De droite à gauche : Sébastien Peytavie, Léa Chamboncel et Sandrine Rousseau lors du colloque du 26 mai à l’Assemblée nationale © Jeanne Ville

Lors du colloque, deux tables rondes se sont enchaînées : « Avoir ses règles au travail : entre calvaire et invisibilisation » et « L’arrêt menstruel : vers la reconnaissance de la santé menstruelle et gynécologique au travail ? ». Lors de la première, Charline Gayault, sage-femme et créatrice de contenu l’affirme, la première avancée qui consiste à… en parler : la charge mentale des femmes est alors allégée face à des menstruations que certaines de ses abonnées vivent comme un « enfer », et la connaissance de ce sujet en permet une meilleure appréhension par tous.

L’arrêt menstruel est aussi un vecteur de solutions face aux réticences de certaines femmes à consulter concernant leurs douleurs pendant leurs règles qui – spoiler – sont anormales ! Beaucoup souffrent encore en silence : l’arrêt menstruel représente alors une première étape pour reconnaître leurs douleurs, encore trop majoritairement ni traitées, ni même diagnostiquées. Certaines se voient même critiquées par d’autres femmes, comme une participante au colloque prenant la parole pour confier son témoignage. Diagnostiquée d’endométriose, ses fortes douleurs pendant ses règles ont été décrédibilisées par sa mère, qui ne comprenait pas les souffrances de sa fille face à cette « expérience commune avec un vécu différent ».

« Entendre les caractéristiques de chacun », répond Charline Gayault, « c’est considérer la personne ». Alice Bœuf, doctorante en sociologie, avance le terme « menstrudiversité », dont la reconnaissance est, selon elle, « un des énormes leviers pour faire changer la société à ce sujet ». Ayant écrit le mémoire de son master sur les menstruations au travail, elle s’est intéressée sur le rôle des hommes dans l’éducation aux menstruations. Au cours de ses recherches, elle découvre une étude australienne qui montre que les « pères se positionnent au 10ᵉ rang pour informer leurs filles » sur leurs règles, prouvant l’existence d’une « lignée de genre dans l’information », alors qu’eux aussi « ont la charge de leurs enfants ».
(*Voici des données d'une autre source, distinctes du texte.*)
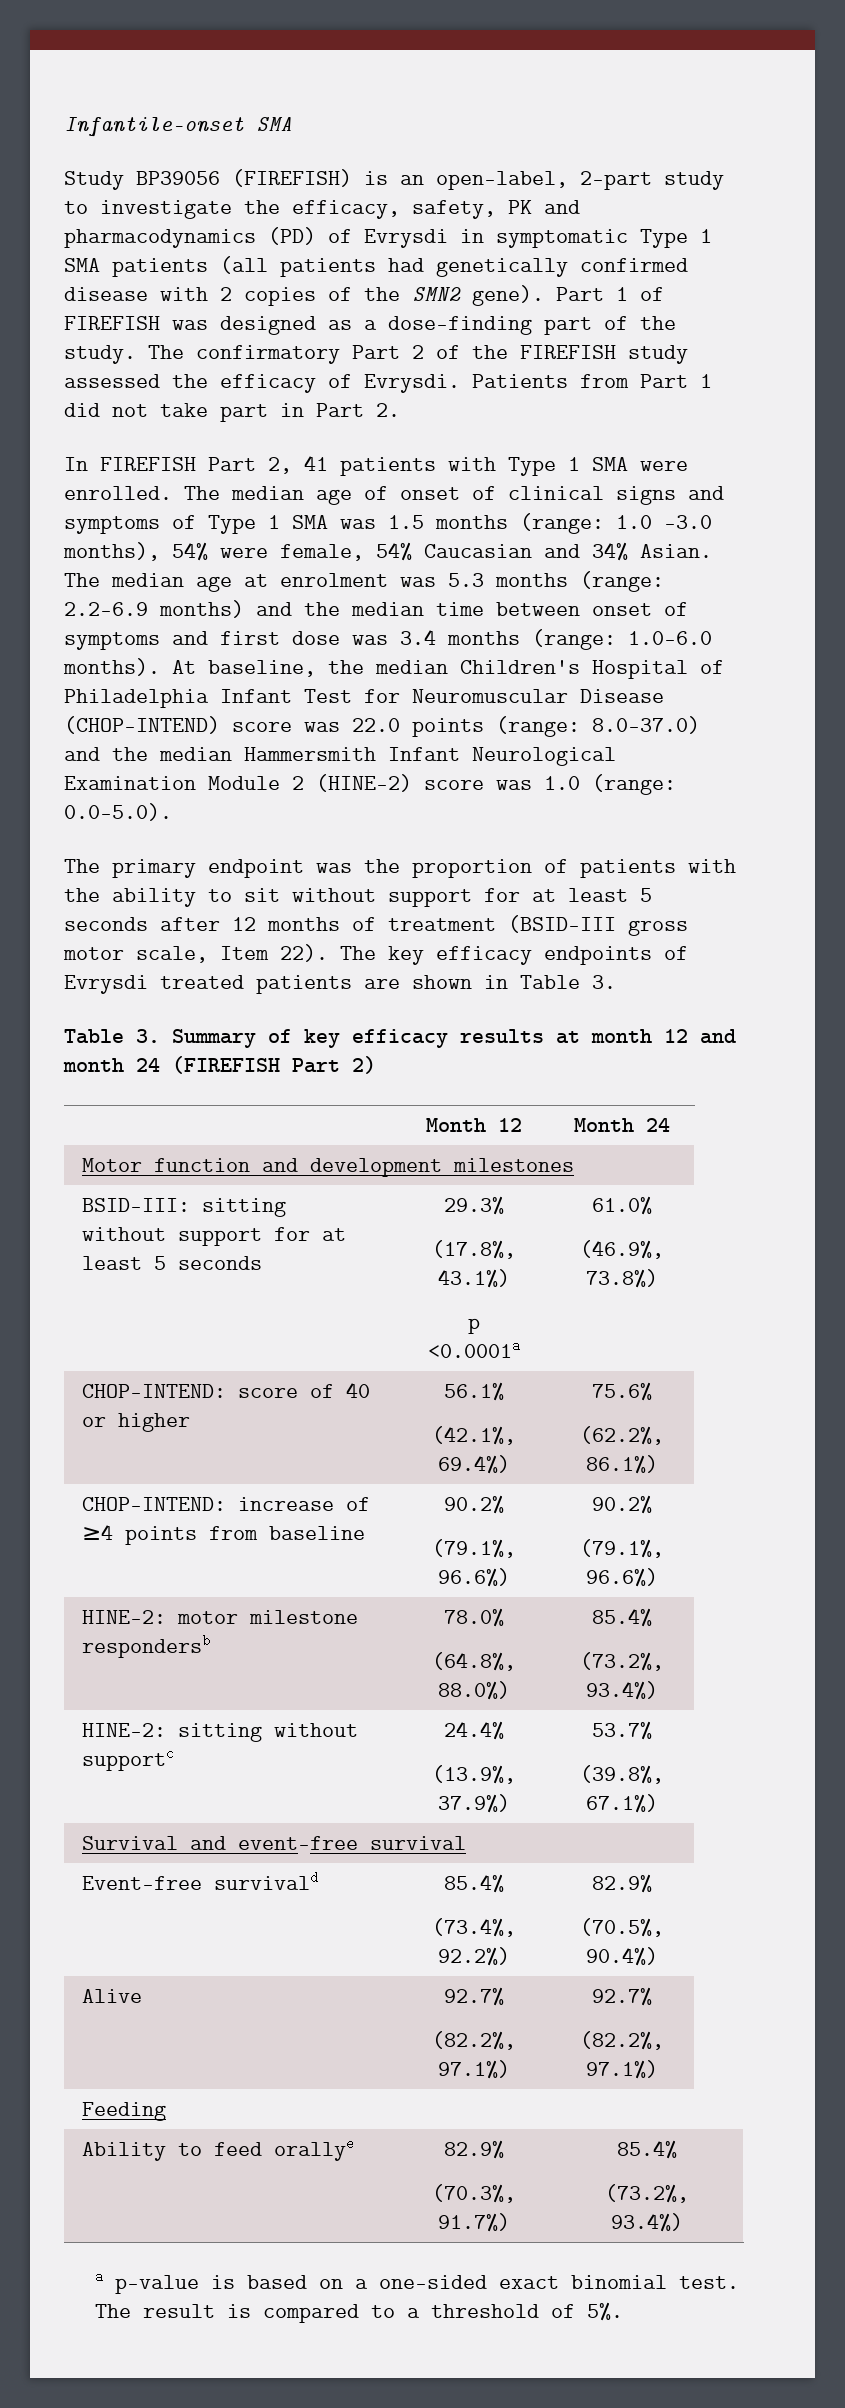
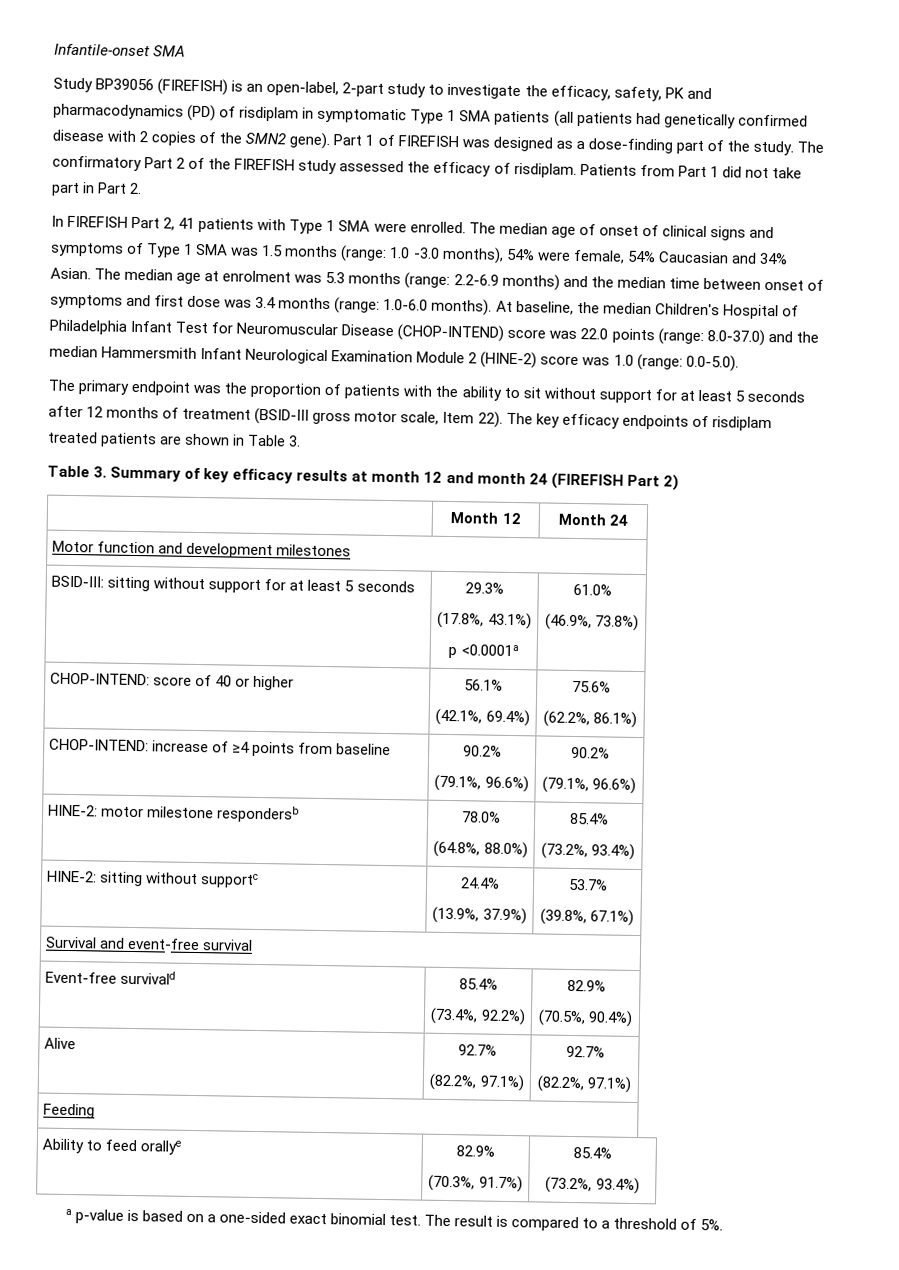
[364,229,448,248] Evrysdi -> [239,106,300,122] risdiplam
[364,374,460,393] Evrysdi. -> [513,162,577,178] risdiplam.
[64,975,148,994] Evrysdi -> [711,416,772,432] risdiplam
La proposition de loi pose enfin la question de la prise en compte des personnes transgenres et non-binaires dans cette disposition. En féminisant la loi, cette dernière risque de les exclure. La députée Raphaëlle Rémy-Leleu rappelle l’exemple du projet de l’inscription de l’IVG dans la Constitution, approuvé avec le terme « personnes » à l’Assemblée Nationale, aussitôt amendé pour le terme « femmes » au Sénat.

Le texte se voit comme un début dans la lutte contre un « milieu du travail essentiellement masculin » et visant toujours le « progrès par la productivité ». Elle a pour vocation de transformer les menstruations en une véritable question de santé publique. Un arrêt menstruel qui se veut donc initiateur de changements.